Laura Caillouet-Weiner remembers walking down the hall at Jefferson Elementary School as a student teacher in the spring of 1981. Then-Principal Richard Sears stopped her and asked, “What are you going to do next fall?”
Caillouet-Weiner shrugged at the obvious question. She’d recently graduated from Emporia State University. “Get a job.”
“Second, third or fifth?” he asked.
She’d considered none of those options. She had planned to be a home economics teacher, but the world was shifting away from traditional homemaking classes. Maybe she’d be a middle school teacher instead. Her parents thought she’d be a good elementary teacher.
A year of student teaching first-graders with Marge Norman opened her mind to the possibility of working with young children.
“They’re just starting to learn how to be independent,” she said. She enjoyed watching students blossom and discover themselves.
On that fateful afternoon, she picked second grade.
Forty-two years later, Caillouet-Weiner said goodbye to teaching.
Counting an average of 20 students per year, about 840 7- and 8-year-olds have passed through her classroom. For more than four decades, she’s taught them to read, write and do math.
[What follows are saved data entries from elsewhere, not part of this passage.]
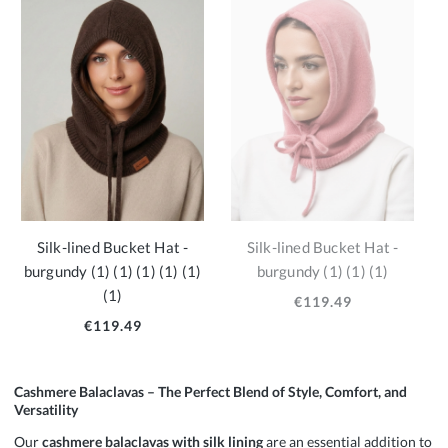
Silk-lined Bucket Hat -
Silk-lined Bucket Hat -
burgundy (1) (1) (1) (1) (1)
burgundy (1) (1) (1)
(1)
€119.49
€119.49
Cashmere Balaclavas – The Perfect Blend of Style, Comfort, and
Versatility
Our
cashmere balaclavas with silk lining
are an essential addition to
She taught philosophies and skills she hopes her students will carry with them the rest of their life: Be respectful. Be responsible. Be trustworthy. Be kind.
A poster on the wall, “My School Pledge,” reminds students: “I am here to learn all I can, to try my best and be all I am.”
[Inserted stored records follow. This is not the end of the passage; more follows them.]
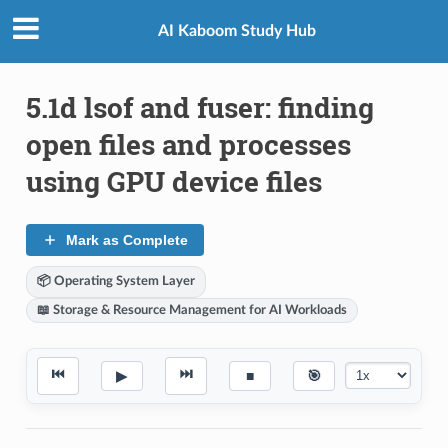
AI Kaboom Study Hub
5.1d lsof and fuser: finding
open files and processes
using GPU device files
Mark as Complete
📦 Operating System Layer
📖 Storage & Resource Management for AI Workloads
⏮
⏭
▶
■
🎯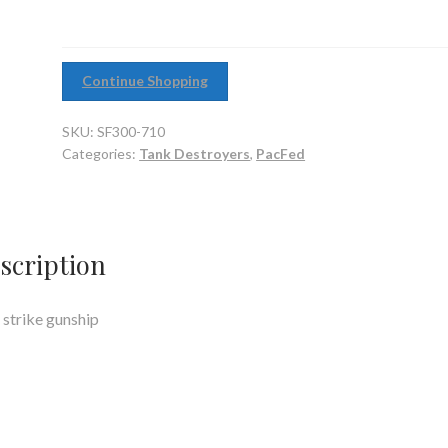
Continue Shopping
SKU:
SF300-710
Categories:
Tank Destroyers
,
PacFed
scription
 strike gunship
CAILLOUET-WEINER spent nearly all of her teaching years at Jefferson.
She never left second grade. She wanted to, once. Jefferson had an opening for a teacher at another grade level, and she told former Principal Ken McGuffin, “I might like to try another grade.”
“No, you’re suited for this level,” he told her.
So she stayed. And stayed.
She became part of “the Jefferson gang,” with longtime teachers such as the “Lindas” (Johnson, Garrett, Brocker), along with Vickie Tholen, Daryl Sigg and others.